■ Dataset entries:

>> begin

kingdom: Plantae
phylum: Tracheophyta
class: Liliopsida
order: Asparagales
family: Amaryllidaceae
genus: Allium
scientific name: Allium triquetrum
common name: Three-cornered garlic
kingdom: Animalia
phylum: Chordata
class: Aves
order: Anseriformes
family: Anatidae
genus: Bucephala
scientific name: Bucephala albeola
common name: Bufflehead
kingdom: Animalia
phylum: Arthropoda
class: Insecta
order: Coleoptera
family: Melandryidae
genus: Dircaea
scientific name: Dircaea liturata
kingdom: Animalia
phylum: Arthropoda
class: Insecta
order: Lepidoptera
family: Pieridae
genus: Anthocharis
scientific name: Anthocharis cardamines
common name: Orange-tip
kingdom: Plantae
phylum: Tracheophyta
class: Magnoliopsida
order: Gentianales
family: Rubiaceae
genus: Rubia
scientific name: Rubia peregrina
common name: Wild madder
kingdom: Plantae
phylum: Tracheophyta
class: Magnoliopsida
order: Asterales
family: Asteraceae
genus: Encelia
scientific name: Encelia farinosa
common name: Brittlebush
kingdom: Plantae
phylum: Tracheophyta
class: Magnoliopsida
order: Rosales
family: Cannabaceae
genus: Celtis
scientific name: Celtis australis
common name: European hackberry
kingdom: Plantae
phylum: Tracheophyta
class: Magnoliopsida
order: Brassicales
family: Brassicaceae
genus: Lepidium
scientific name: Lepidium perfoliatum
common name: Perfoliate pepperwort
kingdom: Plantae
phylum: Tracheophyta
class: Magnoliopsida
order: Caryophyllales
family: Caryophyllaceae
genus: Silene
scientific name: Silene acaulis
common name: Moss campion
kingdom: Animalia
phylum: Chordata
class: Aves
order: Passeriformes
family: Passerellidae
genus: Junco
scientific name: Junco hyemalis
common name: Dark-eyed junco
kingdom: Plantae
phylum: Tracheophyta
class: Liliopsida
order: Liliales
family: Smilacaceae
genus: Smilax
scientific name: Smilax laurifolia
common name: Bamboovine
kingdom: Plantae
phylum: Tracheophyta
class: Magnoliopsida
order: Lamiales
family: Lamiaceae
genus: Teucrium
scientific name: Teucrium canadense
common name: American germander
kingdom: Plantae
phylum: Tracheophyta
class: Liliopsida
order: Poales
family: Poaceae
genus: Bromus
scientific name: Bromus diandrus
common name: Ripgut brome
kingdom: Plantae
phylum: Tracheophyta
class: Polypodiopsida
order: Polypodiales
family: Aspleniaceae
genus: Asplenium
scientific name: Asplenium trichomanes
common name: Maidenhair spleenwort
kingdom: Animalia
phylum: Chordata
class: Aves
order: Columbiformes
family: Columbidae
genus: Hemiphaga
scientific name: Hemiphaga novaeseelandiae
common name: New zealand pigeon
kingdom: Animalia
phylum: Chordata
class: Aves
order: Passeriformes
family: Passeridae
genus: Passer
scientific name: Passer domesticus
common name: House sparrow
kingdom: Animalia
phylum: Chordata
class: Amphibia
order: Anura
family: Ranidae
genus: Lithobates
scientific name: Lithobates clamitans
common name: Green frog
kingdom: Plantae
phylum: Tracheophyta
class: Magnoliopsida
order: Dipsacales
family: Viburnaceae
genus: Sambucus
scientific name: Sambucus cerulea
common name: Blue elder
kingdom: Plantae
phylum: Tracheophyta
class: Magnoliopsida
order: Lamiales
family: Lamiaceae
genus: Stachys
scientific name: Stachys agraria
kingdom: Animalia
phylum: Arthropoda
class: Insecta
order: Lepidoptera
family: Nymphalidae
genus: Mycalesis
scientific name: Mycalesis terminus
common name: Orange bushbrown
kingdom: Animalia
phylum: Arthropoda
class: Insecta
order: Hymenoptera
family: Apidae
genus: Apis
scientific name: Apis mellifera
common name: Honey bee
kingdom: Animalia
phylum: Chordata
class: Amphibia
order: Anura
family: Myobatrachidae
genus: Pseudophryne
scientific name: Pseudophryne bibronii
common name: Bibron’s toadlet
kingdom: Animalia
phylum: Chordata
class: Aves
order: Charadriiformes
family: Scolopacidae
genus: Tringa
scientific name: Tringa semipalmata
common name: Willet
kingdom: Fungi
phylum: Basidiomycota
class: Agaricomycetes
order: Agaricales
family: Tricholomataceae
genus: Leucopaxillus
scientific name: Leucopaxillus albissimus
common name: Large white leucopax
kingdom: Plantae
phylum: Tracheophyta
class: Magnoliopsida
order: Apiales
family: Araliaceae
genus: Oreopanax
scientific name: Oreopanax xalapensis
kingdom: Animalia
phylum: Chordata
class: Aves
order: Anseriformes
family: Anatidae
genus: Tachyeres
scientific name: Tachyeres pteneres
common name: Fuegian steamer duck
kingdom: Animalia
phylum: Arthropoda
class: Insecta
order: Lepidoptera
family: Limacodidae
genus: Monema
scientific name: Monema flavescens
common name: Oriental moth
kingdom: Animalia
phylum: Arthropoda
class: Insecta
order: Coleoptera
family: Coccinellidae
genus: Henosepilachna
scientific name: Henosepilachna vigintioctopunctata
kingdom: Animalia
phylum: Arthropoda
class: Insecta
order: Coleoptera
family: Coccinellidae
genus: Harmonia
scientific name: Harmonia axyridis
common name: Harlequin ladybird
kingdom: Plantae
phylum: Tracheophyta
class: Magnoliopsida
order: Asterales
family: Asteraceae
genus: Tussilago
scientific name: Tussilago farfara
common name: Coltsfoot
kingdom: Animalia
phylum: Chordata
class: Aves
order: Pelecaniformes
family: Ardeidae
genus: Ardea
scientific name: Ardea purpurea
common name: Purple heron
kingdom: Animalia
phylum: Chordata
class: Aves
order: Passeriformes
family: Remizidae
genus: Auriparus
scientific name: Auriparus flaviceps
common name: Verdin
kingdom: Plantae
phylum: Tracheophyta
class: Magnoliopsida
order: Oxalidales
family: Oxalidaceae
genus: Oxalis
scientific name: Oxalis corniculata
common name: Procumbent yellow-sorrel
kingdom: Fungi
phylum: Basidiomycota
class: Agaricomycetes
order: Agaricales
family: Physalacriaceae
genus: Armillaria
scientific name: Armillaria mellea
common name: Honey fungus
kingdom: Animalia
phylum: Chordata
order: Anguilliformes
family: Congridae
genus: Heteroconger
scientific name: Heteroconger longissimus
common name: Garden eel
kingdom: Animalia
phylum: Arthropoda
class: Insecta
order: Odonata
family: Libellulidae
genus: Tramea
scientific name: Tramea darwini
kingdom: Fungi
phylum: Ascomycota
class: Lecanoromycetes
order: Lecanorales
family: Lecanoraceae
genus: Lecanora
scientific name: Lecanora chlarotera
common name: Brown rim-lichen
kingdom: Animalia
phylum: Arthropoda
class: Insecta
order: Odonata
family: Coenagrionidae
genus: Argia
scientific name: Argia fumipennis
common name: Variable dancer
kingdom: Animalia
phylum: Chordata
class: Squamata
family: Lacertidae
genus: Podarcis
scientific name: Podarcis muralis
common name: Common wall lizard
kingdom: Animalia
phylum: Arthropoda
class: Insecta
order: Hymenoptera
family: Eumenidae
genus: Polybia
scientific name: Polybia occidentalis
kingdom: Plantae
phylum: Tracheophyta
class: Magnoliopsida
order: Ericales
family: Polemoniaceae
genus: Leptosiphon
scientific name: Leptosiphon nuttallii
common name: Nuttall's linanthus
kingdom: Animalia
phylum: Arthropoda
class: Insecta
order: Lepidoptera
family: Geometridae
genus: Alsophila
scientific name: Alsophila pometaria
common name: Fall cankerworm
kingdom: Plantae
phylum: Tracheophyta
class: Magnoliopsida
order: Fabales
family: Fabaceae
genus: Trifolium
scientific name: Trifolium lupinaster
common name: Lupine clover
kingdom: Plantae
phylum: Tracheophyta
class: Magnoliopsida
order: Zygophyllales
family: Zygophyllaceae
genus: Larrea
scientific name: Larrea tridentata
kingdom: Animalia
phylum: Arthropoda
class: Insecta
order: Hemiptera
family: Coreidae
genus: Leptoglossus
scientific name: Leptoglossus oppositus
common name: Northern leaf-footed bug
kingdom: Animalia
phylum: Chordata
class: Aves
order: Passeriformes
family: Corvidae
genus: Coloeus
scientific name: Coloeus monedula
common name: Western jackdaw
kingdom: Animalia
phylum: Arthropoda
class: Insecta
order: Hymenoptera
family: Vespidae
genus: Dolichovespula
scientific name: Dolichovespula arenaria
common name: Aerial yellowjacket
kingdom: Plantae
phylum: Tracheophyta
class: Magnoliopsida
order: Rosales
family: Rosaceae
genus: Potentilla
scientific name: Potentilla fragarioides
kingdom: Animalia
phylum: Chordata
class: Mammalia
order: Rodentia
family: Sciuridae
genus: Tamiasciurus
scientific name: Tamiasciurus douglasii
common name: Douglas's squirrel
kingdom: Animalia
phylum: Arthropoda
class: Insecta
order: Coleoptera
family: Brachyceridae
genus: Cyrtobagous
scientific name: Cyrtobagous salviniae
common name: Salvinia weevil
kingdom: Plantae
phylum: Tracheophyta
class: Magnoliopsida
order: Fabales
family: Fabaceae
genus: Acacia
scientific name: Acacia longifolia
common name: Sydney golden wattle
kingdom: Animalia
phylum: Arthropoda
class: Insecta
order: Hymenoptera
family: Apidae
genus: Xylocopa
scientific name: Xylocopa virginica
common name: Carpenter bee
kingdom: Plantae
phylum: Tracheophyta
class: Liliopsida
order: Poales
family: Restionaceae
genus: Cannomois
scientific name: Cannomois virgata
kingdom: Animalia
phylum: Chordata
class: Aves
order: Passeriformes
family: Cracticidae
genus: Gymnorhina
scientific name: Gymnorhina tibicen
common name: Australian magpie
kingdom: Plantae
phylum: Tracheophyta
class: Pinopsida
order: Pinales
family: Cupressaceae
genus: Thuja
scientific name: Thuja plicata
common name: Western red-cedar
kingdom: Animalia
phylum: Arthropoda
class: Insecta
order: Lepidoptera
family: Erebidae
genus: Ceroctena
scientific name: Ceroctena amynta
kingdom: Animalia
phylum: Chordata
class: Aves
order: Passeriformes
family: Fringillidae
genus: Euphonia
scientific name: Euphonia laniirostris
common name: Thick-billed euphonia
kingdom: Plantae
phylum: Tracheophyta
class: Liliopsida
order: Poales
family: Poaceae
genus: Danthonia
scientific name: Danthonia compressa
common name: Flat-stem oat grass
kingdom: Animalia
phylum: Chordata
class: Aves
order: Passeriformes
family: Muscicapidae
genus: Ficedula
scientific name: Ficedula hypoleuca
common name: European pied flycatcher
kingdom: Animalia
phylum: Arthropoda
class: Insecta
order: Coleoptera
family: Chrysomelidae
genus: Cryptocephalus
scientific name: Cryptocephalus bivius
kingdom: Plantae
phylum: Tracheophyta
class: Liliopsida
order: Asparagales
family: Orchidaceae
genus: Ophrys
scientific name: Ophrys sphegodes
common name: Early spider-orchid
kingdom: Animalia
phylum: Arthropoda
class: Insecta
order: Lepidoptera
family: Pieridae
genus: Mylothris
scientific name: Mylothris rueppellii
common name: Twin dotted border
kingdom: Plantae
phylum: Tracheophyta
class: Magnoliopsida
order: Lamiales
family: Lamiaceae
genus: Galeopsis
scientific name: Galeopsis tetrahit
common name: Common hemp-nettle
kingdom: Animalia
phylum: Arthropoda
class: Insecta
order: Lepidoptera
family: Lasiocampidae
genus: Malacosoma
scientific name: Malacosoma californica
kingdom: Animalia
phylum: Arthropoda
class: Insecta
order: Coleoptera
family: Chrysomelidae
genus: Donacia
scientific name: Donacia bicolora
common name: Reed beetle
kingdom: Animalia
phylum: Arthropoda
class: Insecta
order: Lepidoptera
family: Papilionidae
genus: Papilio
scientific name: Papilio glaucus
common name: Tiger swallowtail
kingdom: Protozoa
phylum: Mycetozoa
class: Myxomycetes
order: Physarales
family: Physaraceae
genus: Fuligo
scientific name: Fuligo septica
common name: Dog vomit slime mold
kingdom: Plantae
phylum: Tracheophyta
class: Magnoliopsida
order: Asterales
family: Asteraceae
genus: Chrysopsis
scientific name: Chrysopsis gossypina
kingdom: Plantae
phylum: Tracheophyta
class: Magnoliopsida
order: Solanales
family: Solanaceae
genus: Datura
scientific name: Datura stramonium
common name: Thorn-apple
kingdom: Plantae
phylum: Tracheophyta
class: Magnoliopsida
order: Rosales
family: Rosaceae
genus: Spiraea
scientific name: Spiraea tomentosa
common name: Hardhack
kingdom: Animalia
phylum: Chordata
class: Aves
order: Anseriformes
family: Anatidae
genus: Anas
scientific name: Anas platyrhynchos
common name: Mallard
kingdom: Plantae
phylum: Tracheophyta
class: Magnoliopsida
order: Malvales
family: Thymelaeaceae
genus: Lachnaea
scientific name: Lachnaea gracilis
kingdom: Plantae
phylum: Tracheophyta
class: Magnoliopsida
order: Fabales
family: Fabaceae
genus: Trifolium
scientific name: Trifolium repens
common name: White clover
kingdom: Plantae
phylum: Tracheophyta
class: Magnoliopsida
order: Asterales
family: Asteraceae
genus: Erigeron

>> end

■ Goal: Rewrite the records from the first line through the line containing "genus: Anthocharis", changing "common name" to "vernacular name" and leaving everything else the same.

■ Correct output:
kingdom: Plantae
phylum: Tracheophyta
class: Liliopsida
order: Asparagales
family: Amaryllidaceae
genus: Allium
scientific name: Allium triquetrum
vernacular name: Three-cornered garlic
kingdom: Animalia
phylum: Chordata
class: Aves
order: Anseriformes
family: Anatidae
genus: Bucephala
scientific name: Bucephala albeola
vernacular name: Bufflehead
kingdom: Animalia
phylum: Arthropoda
class: Insecta
order: Coleoptera
family: Melandryidae
genus: Dircaea
scientific name: Dircaea liturata
kingdom: Animalia
phylum: Arthropoda
class: Insecta
order: Lepidoptera
family: Pieridae
genus: Anthocharis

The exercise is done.